До Дорогобужа до темноты, естественно не дошли. Уже при свете факелов передовые воины доползли до переправы через Днепр, давно покрытым льдом у деревни Соловьево. Там их ожидали крестьянские розвальни и горячая еда, а так же возможность погреться у костров. Наутро, к возмущению народа Шеин приказал погрузить на розвальни пушки, заставив измотанных солдат идти пешком. Но сердобольные крестьяне в нарушение приказа положили всего по одной пушке на сани и посадили еще по два-три человека из самых ослабевших. Прозоровский поехал вместе с Михаилом, а спасших им жизнь башкирских коньков приказал накормить и гнать табуном, без поклажи, что бы сохранить. На следующий день доплелись до Дорогобужа там остановились на дневку. Прозоровский и Сухотин настояли на том, что бы часть пушек оставить в крепости, а на розвальни поместить совсем ослабленных людей. Передохнув, утром Прозоровский известил Шеина, что он едет вперед, увозит Михаила Муромского в Москву, и не дождавшись реакции воеводы умчался в сторону Вязьмы. Предварительно имел разговор с Сухотиным, приказал ему при появлении поляков срочно известить Пожарского и Черкасского и поступить под их командование. И не слушать дурака Шеина, требовавшего не сдавать Дорогобуж до последнего. В Вязьме, Семен доложился князьям, объяснил ситуацию, получил сменных лошадей и заверение, что остатки его полка примет под свою руку Черкасский, а так же пожелание довезти Михаила живым, умчался в Москву. Довез. Передал на руки жене и поехал доложиться царю Михаилу.
Глава 43
Анна, увидев мужа в таком состоянии, аж пошатнулась. Пожалела, что не успела расспросить Прозоровского. Но только коснулась груди, что бы понять тяжесть ранения, поняла почти все. Ранение да, тяжелое, но не опасное. Но вместо обычного яркого огня дара, всегда слегка ее обжигавшего, в теле Михаила еле-еле тлели полу погасшие угли.
— «Опять выложился почти под ноль. Я помочь не смогу. Настя нужна. У них дар с отцом одинаковый, подпитает, как всегда. Сейчас надо Мишу обмыть, раны залечить, накормить, явно голодал вместе с войском, а потом Настя дар восстановит»!
Вслух прокричала:
— Манька, зови холопов, барина в баню снести. Давно уже затопить должны были! Да Агафью, ключницу, позови!
— Барыня-княгиня, — послышался знакомый женский голос, — звали?
— Агафья, Николая зови, надо Мишу обмыть, переодеть, потом лечить буду.
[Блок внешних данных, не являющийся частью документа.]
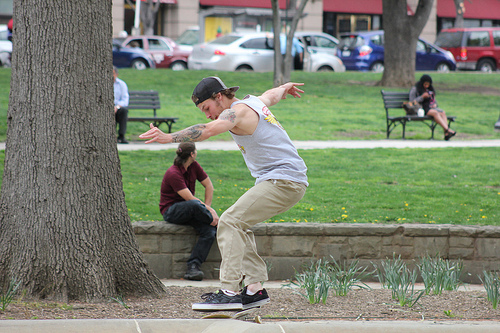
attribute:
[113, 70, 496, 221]
park — green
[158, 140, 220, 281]
person — turned away, sitting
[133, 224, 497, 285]
wall — stone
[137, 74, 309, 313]
skater — extended, skating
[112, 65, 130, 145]
man — sitting, light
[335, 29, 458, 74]
car — parked, blue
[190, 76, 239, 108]
cap — backwards, black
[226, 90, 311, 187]
tank — grey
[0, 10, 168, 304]
trunk — large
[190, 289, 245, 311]
shoe — black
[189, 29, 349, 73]
vehicle — silver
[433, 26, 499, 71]
suv — red, parked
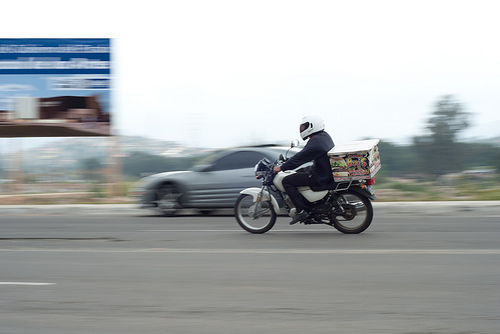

И пошли кого-нибудь порасторопнее за Настей, скажи, она отцу срочно нужна! Баня готова?
— Не серчай, барыня, дурни вперед людскую истопили, для дружины, господскую я уже позже приказала. Уж больно князь плох был, не думали, что мыться станет.
— Давай в людскую, что ли. Все равно, больше двух месяцев в лагере пробыл, грязный весь, как лечить? От грязи все болезни. Вымыть надо, чистое тело и само помогать лечению будет.
— Да уж, Антошка рассказывал, что у Шеина в лагере воды согреть не на чем было, не то, что помыться! О, вот и Николай! Коля, зови народ, тащите князя в баню, да вымойте хорошо, и насчет паразитов в голове, возьмешь мыло с персидской ромашкой, жидкое, используешь.